While TAMMACHAT focuses on supporting rural weavers in Thailand and Laos, we couldn't resist the Hmong story cloths (called "Paj Ntaub Tib Neeg" in Hmong) on display in Luang Prabang, Laos. These colourful cloths showcase the traditional embroidery skills of Hmong women, often seen stitching in villages and markets, especially in northern Laos. The cloths we purchased depict life in Hmong villages and surrounding forests. Others tell stories of war and hardship.
We bought these story cloths from Ms Boonsong, a woman we met who comes from a small village about 60 km from Luang Prabang. The embroidery is particularly detailed and beautiful. Each carefully stitched piece, about 10" square, takes about 5 days to complete. They can be incorporated into larger quilt pieces or enjoyed as they are.

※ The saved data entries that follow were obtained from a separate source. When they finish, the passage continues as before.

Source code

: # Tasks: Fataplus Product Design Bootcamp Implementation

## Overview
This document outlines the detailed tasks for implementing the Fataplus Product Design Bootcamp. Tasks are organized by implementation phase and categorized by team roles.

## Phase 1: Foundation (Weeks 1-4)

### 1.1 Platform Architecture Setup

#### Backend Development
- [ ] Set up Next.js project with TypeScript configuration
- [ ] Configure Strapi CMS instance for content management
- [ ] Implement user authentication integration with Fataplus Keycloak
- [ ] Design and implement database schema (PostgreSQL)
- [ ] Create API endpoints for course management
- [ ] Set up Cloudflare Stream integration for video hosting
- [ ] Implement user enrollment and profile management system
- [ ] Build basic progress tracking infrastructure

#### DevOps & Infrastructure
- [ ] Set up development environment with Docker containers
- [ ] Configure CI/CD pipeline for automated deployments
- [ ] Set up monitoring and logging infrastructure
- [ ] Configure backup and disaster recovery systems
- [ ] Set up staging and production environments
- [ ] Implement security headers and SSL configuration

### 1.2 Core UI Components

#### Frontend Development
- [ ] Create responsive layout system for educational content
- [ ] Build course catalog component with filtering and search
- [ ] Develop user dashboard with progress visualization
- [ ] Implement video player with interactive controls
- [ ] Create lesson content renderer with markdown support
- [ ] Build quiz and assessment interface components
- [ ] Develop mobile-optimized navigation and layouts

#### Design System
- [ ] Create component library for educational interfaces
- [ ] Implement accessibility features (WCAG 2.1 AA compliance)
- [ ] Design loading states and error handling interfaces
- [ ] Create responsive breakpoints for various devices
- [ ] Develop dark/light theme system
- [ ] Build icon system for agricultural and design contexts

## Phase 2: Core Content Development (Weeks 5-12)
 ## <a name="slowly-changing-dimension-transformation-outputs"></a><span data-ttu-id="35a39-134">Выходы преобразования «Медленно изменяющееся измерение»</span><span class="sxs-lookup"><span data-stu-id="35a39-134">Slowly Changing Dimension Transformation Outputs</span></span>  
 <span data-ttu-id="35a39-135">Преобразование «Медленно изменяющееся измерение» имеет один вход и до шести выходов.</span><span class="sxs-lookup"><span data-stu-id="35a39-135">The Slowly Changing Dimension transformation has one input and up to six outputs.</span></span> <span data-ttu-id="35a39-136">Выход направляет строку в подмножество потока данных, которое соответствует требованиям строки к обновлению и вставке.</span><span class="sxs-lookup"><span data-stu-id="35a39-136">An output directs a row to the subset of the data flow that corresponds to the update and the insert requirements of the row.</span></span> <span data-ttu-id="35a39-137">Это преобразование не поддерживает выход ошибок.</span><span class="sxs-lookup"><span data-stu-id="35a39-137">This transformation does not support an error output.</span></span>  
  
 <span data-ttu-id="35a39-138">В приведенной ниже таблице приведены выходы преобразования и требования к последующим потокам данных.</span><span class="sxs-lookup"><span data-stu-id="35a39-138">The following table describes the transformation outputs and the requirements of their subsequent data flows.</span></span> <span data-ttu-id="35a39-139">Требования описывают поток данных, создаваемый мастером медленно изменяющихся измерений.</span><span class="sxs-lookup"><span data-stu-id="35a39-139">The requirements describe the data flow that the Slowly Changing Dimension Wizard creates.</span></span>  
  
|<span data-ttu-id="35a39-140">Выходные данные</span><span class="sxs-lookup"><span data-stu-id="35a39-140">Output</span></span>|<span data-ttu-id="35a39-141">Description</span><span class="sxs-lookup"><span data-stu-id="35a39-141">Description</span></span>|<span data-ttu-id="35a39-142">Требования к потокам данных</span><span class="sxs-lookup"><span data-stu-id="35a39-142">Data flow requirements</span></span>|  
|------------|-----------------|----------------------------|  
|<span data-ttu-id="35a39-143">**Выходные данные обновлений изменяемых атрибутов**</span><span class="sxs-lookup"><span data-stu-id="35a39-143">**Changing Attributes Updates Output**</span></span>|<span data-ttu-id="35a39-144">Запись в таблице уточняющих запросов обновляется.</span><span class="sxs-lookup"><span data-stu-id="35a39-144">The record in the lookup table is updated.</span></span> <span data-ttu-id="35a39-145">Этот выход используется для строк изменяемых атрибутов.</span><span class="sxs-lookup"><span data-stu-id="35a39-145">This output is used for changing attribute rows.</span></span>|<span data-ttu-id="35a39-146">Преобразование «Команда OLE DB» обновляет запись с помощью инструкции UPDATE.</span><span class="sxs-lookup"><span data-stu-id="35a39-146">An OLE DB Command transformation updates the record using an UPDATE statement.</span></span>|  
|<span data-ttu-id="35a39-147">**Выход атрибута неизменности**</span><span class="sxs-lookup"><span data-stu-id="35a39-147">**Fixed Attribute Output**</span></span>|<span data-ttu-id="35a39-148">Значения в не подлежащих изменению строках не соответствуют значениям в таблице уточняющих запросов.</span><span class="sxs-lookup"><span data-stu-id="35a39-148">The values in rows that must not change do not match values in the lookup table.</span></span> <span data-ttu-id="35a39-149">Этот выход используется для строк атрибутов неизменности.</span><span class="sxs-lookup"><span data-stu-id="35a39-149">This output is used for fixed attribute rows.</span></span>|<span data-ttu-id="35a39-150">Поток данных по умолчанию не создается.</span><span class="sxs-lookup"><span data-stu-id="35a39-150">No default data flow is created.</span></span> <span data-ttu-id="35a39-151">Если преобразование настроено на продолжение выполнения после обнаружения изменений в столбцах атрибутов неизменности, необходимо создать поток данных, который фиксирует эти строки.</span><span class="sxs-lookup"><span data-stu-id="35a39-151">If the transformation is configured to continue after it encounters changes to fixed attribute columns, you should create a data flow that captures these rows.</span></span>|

For a fascinating and lengthy discussion of Hmong stitchery, we recommend Geraldine Craig's recent investigation of Hmong textiles entitled, "Patterns of change: transitions in Hmong textile language" which was published in the Jan. 2010 edition of The Hmong Studies Journal. Ms Craig discusses the transition in Hmong needlework from abstract and symbolic geometric patterning to a "new pictorial embroidered textile language." Her paper concludes with a compelling list of references. The paper is freely available online.